- Born: 1957 (age 68–69) Winnipeg, Manitoba
- Education: University of Manitoba, Hunter College
- Known for: painting, drawing, photography

= Leesa Streifler =

Canadian artist

Leesa Streifler (born 1957) is a Canadian multi-disciplinary artist and art professor who lives in Winnipeg, Manitoba. Her works have been exhibited extensively in solo and group exhibitions, nationally and internationally, and appear in the permanent collection of the National Gallery of Canada and the Canadian Museum of Contemporary Photography.

==Career==
Streifler was born in Winnipeg and received a Bachelor of Fine Arts Honours degree from the University of Manitoba in 1980 and a Master of Fine Arts from Hunter College in 1983. She lived in New York from 1980 to 1986. She began teaching in the Visual Arts Department at the University of Regina in 1986, teaching painting and drawing. She retired from teaching in 2019 and is a professor emerita.

== Work ==
Her artwork has been exhibited in the National Gallery of Canada, Canadian Museum of Contemporary Photography, Saskatchewan Arts Board, and Winnipeg Art Gallery.

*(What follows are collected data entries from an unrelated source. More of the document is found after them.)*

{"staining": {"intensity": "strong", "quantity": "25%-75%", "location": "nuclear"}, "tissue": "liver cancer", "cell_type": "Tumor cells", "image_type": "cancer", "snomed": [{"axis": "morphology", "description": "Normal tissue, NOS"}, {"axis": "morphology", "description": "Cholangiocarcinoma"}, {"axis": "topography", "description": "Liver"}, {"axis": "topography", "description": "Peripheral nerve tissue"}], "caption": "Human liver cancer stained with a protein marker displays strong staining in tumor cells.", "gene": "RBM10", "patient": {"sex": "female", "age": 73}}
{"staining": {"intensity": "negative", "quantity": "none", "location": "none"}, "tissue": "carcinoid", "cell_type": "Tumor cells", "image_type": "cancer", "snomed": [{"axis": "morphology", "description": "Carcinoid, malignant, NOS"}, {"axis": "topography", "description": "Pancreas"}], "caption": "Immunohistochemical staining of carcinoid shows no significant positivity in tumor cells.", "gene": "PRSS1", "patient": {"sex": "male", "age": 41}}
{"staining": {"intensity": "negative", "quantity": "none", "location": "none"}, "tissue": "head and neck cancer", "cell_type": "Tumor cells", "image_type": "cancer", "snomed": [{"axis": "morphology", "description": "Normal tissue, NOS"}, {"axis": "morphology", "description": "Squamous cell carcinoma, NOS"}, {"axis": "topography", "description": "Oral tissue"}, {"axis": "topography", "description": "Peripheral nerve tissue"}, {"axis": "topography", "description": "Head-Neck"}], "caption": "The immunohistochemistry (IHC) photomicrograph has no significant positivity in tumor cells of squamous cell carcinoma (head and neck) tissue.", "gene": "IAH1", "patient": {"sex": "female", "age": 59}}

Streifer's works are part of permanent collection of National Gallery of Canada Contemporary Mythology: Compassion (1989) a large-scale painted-over gelatin silver print was acquired by the National Gallery in 1993, Contained: Untitled (House) (2003), Contained: Candy Apple Pin-up (2003) and Contained: X-Ray Bunny (2003), three series of four 4 framed chromogenic prints, were purchased by the Canadian Museum of Contemporary Photography in 2005.

=== Exhibitions ===
Streifler's solo exhibitions include one at the MacKenzie Art Gallery in Regina.

Streifler has been in group exhibitions at the Kenderdine Art Gallery, University of Saskatchewan; Mendel Art Gallery, Saskatoon; MacKenzie Art Gallery, Regina; Dunlop Art Gallery, Regina; Canadian Museum of Contemporary Photography, National Gallery of Canada, Ottawa; University of Newfoundland; Beaverbrook Art Gallery, Fredericton; and Dunlop Art Gallery, Regina.